I teach to first-years things that people used not to see until graduate school. Ten years ago, how many people came across a full treatment of the efficiency wage in an undergraduate programme? They didn't typically, but I was able to do that, and with a very high success rate. A lot of my students did very well in it. It looked like an idiosyncratic first year of course, and it was. There were all kinds of first-year topics they didn't do. I made no apologies for that: I defined my learning outcomes to be exactly what came out of my two case studies.
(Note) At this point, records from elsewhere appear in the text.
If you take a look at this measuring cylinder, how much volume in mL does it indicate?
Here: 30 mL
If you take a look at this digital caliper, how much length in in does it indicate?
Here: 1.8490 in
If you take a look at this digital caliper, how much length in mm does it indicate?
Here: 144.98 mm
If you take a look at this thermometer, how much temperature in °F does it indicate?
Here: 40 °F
So this requires a great deal of departmental support and co-operation. Whoever came on the back of me had to know that there were all these holes that they would have to fill up along the way. But what matters is that the hole gets filled over the course of the student's entire programme. Otherwise, you do the same stuff four times, with ever-increasing orders of mathematical complexity. As someone said about exams, from first-year to master's level the questions are the same; the only difference is the answer. I don't think this is a very useful way to teach.

Be radical: don't be frightened to go with something. Be prepared to kill a few sacred cows. I know what I am going to kill in my micro course: I am not going to teach Slutsky income and substitution effects: there is not going to be one word about them in the whole of thirteen weeks. I'd like someone in this room to tell me when they last used Slutsky in any research they did. I haven't used it in any of the papers I've ever published. So why do we teach it? Is it because John Hicks writes about it in "Value and Capital" and because the mathematics is so beautifully elegant. It seems to me that all of these are lousy reasons to teach it to undergraduates. It's going, for sure and there may be other sacred cows I'm going to kill. I don't want a student of mine going to a job interview, being asked "What did you learn in Economics?" and answering "I learned all about Slutsky" as if that's guaranteed to get you a job.
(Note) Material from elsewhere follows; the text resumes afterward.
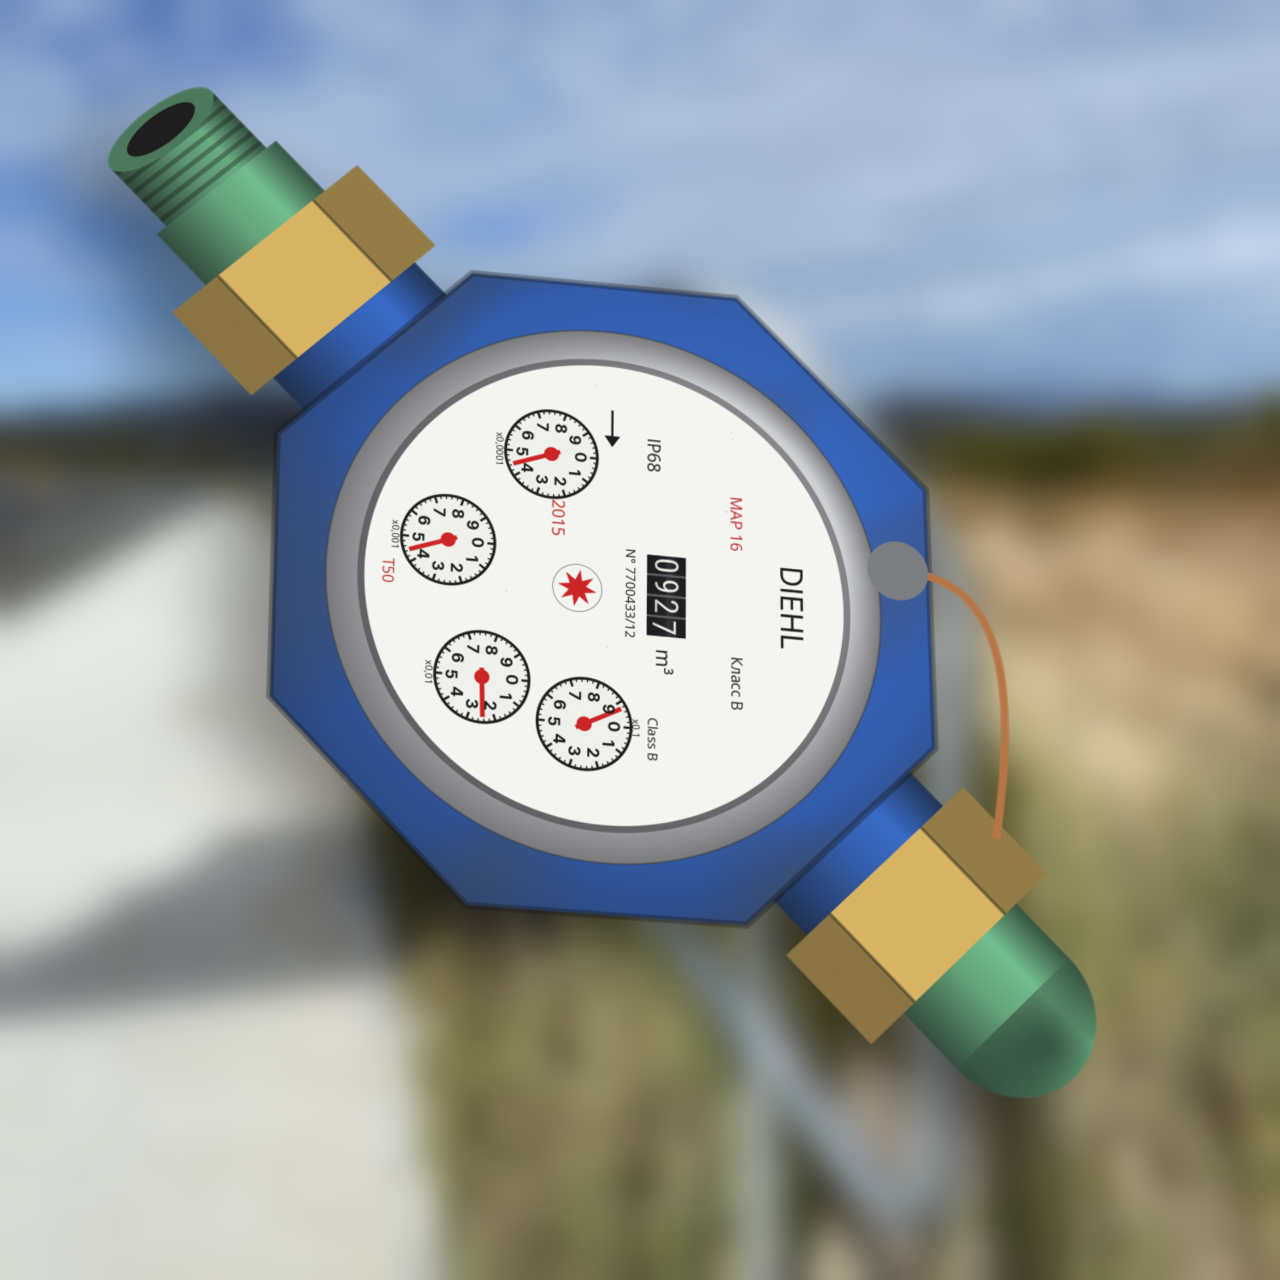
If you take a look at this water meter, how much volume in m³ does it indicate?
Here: 926.9244 m³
I haven't been asked to teach Macroeconomics yet, but sooner or later in a small department it's going to come my way. I'm going to use Geoff Wyatt's book, which is nice and easy and all about causation, which I like. I'm only going to drop one thing from that: why do we teach the IS-LM curve? Which bank controls the money supply, anywhere in the world? For fifteen years at least the Bank of England has been setting a minimum lending rate. Why don't we teach that and cut out a layer of unnecessary complication? Because of John Hicks. He is my favourite economist: If I were to sleep with an economics book under my bed, it would be "Value and Capital", but I still won't teach Slutsky or IS-LM. In some sense, IS-LM is almost worse than Slutsky. I think the IS-LM analysis is actually misleading whereas Slutsky is not misleading, just unhelpful.

IS-LM analysis is actually misleading because you tell students that the interest rate is determined endogenously but they read in the newspaper that a group of good wise men and true are setting an interest rate. Any good student will ask, "How can they set both money supply and the interest rate? How is that possible?" And furthermore, if you write down a formal macro model in which the interest rate is the endogenous variable, not the money supply, that model is actually different from the IS-LM model. In Geoff Wyatt's model, for example, it would actually behave differently. So you are actually telling them a more truthful story if you don't teach them the IS-LM, and it's actually easier because there is one loop in the causation process you are taking out. So you win twice: it's easier and it's truthful. And it increases student understanding of discussions in the newspapers.

So, be radical; throw out every syllabus you've ever seen and start with a blank page. It's really quite revealing and liberating. Think about the usable skills that students need, and you go a long way. Our syllabi will start changing. We'll all start looking a little different as we all start coming up with different case studies. So have fun, and don't do what you did yesterday!